Kirletme meselesi bununla da bitmiyor. Arada ‘doğal’ atıklar da var. Kayıtlara göre Neil Armstrong’un 4 özel paketteki dışkısı da Ay yüzeyine atılmış (ayıp ulan)!
Türkiye’nin uzaya yolladığı mesaj
Bazı şeyler Ay yüzeyine hatıra amaçlı bırakılmış. Önceki görevlerde hayatını kaybeden 2 Rus kozmonotun madalyaları, insanoğlunun Ay’a barış için ayak bastığını belirten plaket gibi.
Ve bir de silikon disk.

Diskin içinde birçok ülkenin Cumhurbaşkanı’nın mesajları yer alır. Dönemin Türkiye Cumhurbaşkanı Cevdet Sunay da bu liderler arasındadır. Büyük bir tesadüf eseri öğrendiğim ve zar zor bulabildiğim kayda göre dönemin Türkiye Cumhuriyeti Cumhurbaşkanı Cevdet Sunay, uzaya giden ABD’lilere şöyle seslenmiş (Çeviri bana ait. Birebir karşılamayabilir ama derdini anlatıyor):
İnsanoğlunun Ay’a ayak basmasını şu ana kadar hayal bile edemeyeceğimiz yeni bir çağın işareti olarak değerlendiriyorum. Türk milleti keşif çalışmalarının başından beri binlerce yıllık bu hayalin gerçekleşmesini coşkuyla arzulamış ve bu alandaki her başarıyı büyük bir umut ve heyecanla takip etmiştir. İnsanlık ve uygarlığımız için barışçıl amaçlarla faydalanacağımız bu sıradışı başarı adına hiçbir çabadan kaçınmayan dost ve müttefik Amerikan halkının kahraman astronotlarını ve katkıda bulunanları yürekten kutlamak istiyorum.

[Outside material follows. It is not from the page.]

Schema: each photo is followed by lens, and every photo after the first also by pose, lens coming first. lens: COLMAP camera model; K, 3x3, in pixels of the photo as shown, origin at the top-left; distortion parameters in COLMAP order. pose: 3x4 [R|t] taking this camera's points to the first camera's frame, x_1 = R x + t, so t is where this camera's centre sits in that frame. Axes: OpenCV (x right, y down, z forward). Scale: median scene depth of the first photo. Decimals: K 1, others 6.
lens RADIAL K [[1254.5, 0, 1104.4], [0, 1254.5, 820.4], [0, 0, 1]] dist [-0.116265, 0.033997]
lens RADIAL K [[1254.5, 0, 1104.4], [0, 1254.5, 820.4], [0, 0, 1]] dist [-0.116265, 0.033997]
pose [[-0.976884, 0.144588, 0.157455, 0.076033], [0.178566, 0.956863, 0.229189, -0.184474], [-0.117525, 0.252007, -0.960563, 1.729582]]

(I consider the landing of men on the moon as a sign of the beginning of a new era of which we could hardly dream until now. Since the start of the space explorations, the Turkish nation has most ardently wished the realization of this thousand-year old dream and followed with great hope and excitement every success in this field. I wish to congratulate most heartily the heroic astronauts and the American people, our friends and allies, for they have spared no effort in this field and also those who have contributed to the achievement of this outstanding accomplishment from which, I am sure, mankind and our civilization will benefit for peaceful purposes)
Uzay arkeologlarının ilk hedefi olacaklarına eminim.
İşin garibi dünya tarihine geçen bu olaya dair tek satır Türkçe kaynak yok. Eminim pek çok kişi de bu yazıdan öğrenmiş olacak. Bu da bir şey en azından.
Fezada İki Türk!
Eğer buraya kadar okumaya devam ettiyseniz bir ödülü de hak ettiniz. Buyrun Soundcloud arşivimden nadide bir eser: Fezada İki Türk…
Türk Hava Kuvvetleri’nin Uzay Komutanlığı’na bağlı Edirne’deki Uluğbey Uzay Üssü’nden kalkan ‘Gökmen’ler Preveze adlı uzay gemileriyle 10. gezegeni keşfe çıkar. Mutlaka dinleyin derim 🙂
Arada bir de olsa kafaları ekrandan kaldırıp göğe bakalım.